Jean, avec vigueur, appelle les gens au repentir, secoue les consciences, menace, promet et même il effectue un rite de purification par l’eau : préparation réelle mais qui a des limites. Les anciennes générations avaient été, politiquement, libérées par Dieu, instruites, admonestées, encouragées par la lignée des prophètes ; elles avaient observé sacrifices, fêtes, jeûnes, pèlerinages…Rien n’y a fait. Le Royaume de Dieu n’est pas venu. Je ne réussirai pas davantage, avoue Jean : impuissant à l’effectuer, je ne puis que l’annoncer comme l’œuvre prochaine d’un autre. Voilà la Bonne Nouvelle, mon témoignage solide à la face de tous mes juges.

Oui, un autre va venir après moi, il est déjà présent dans la foule mais inconnu, incognito et il inaugurera le Royaume de la liberté, de la lumière et de la Vie. Non parce qu’il prêchera mieux ou pratiquera davantage d’ascèse, non parce qu’il inventera un rite plus efficace (il baptisera comme Jean) mais parce que lui, Jésus, est comblé de l’Esprit de Dieu.

« Jean témoigna : « J’ai vu l’Esprit, telle une colombe, descendre du ciel et demeurer sur lui….C’est lui qui baptise dans l’Esprit Saint » (1, 33)

Depuis des siècles, la Parole de Dieu était bien proclamée, entendue, expliquée mais l’Esprit n’était pas donné. C’était donc une parole vraie mais « essoufflée », sans la puissance divine nécessaire pour toucher les cœurs, les saisir, les retourner, et les entraîner enfin sur le chemin du droit et de la justice.

NOTRE TEMOIGNAGE : LA SINGULARITE UNIQUE DE JESUS

« Vous verrez, nous disait un vieux professeur de théologie, beaucoup de catholiques vivent sous le régime de l’ancien Testament : on écoute des prescriptions, on demande ce qu’il faut faire puis on s’efforce de mettre tout cela en pratique. Evidemment on n’y arrive pas, on se décourage ou on abandonne une foi impraticable et des rites inefficaces ».

En effet celui qui considère Jésus comme un prophète, un sage, un guérisseur ne l’a pas compris.
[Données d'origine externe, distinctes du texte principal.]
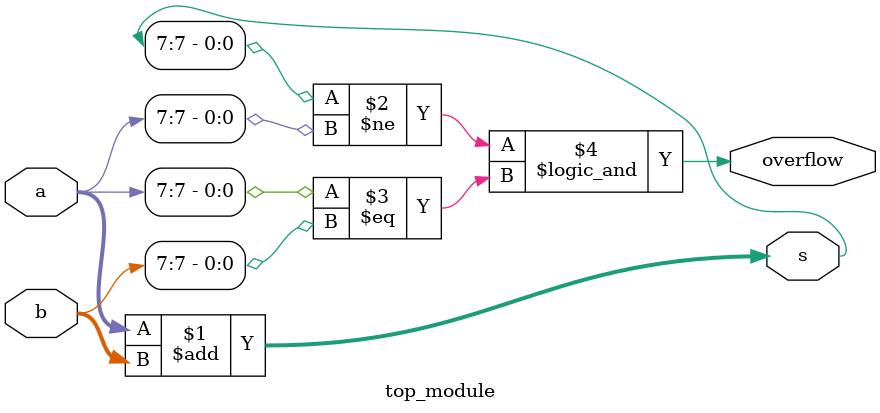
<source format=v>
module top_module (
    input [7:0] a,
    input [7:0] b,
    output [7:0] s,
    output overflow
); //A signed overflow occurs when adding two positive numbers produces a negative result,
    //or adding two negative numbers produces a positive result(a=b(last bits) and difference between input(a or b) with s.
 
    assign s = a + b;
    assign overflow = s[7]!=a[7] && a[7]==b[7] ; 

endmodule

</source>
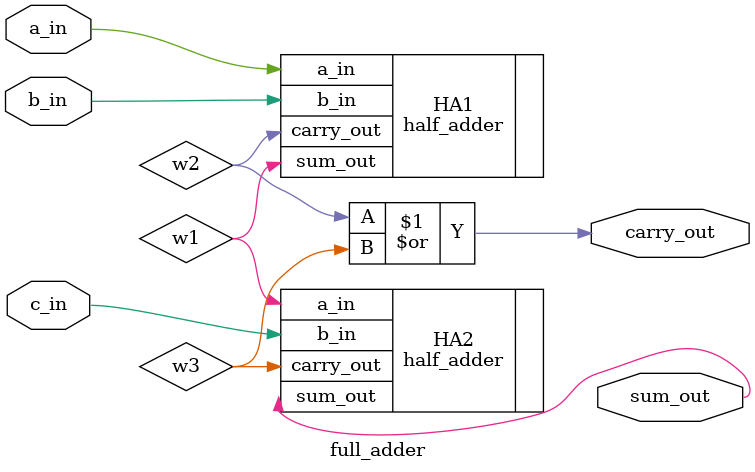
<source format=v>
/********************************************************************************************

Webpage: https://github.com/vigneshi5617

Filename:	full_adder.v   

Description:	full adder design 

Date:		01/16/2022

Author:		Vignesh Anand

Email:		vigneshi5617@gmail.com

Version:	1.0

*********************************************************************************************/

`include  "half_adder.v"
module full_adder(a_in,
	          b_in,
		  c_in,
		  sum_out,
		  carry_out);
 // Step 1. Write down the directions for the ports	 
  input a_in,b_in,c_in;
  output sum_out,carry_out;

 // Step 2. Declare the internal wires 
  wire w1,w2,w3;

   // Step 3. Instantiate two Half-Adders

  half_adder HA1(.a_in(a_in) , .b_in(b_in) , .sum_out(w1) , .carry_out(w2));

//We are defining a explicit port connection in here

  half_adder HA2(.a_in(w1) , .b_in(c_in) , .sum_out(sum_out), .carry_out(w3));


 // Step 4. Instantiate the OR gate
  or or1(carry_out,w2,w3);

 endmodule 

  
</source>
Jean-Baptiste disait : « il vient derrière moi, et je ne suis pas digne de délier la courroie de sa sandale. ». Donc la Loi, les Prophètes, les Sages, les rites de purification ne sont pas accessoires, dépassés, ringards. On ne vient en effet à Jésus que par Jean : il nous indique la route, nous presse de nous mettre à l’œuvre pour un dur travail de « préparation ». Mais le Royaume est « plus outre ».

Comme Jean-Baptiste, l’Eglise n’a pas à se présenter elle-même, à se vanter de ses réalisations. Toujours on ne cessera de l’interroger, de lui intenter un procès. Car le procès contre Jésus n’aura jamais de fin, les questions sarcastiques continueront à pleuvoir : nous sommes les témoins de celui qui vient derrière nous, que nous connaissons mal nous-mêmes et que trop souvent, hélas, nos lâchetés trahissent et défigurent.

Devant les hommes qui cherchent encore la fraternité (le village de Noël), la lumière (les guirlandes), l’arbre de vie (le sapin), la société du don (les cadeaux), l’allégresse et le rire (les alcools), nous témoignons que leur désir doit aller plus loin et qu’ils ne trouveront le vrai bonheur qu’en découvrant Celui qui veut leur offrir ce qu’ils cherchent à tâtons : la lumière de la Vérité, l’eucharistie gratuite, la joie folle de l’Esprit nouveau, l’Amour. Mais par l’arbre de la croix.

L’Avent nous veut en avant. Précurseurs et Témoins. Bonne Nouvelle, Evangile: IL VIENT TOUJOURS. IL EST TOUJOURS EN TRAIN DE VENIR.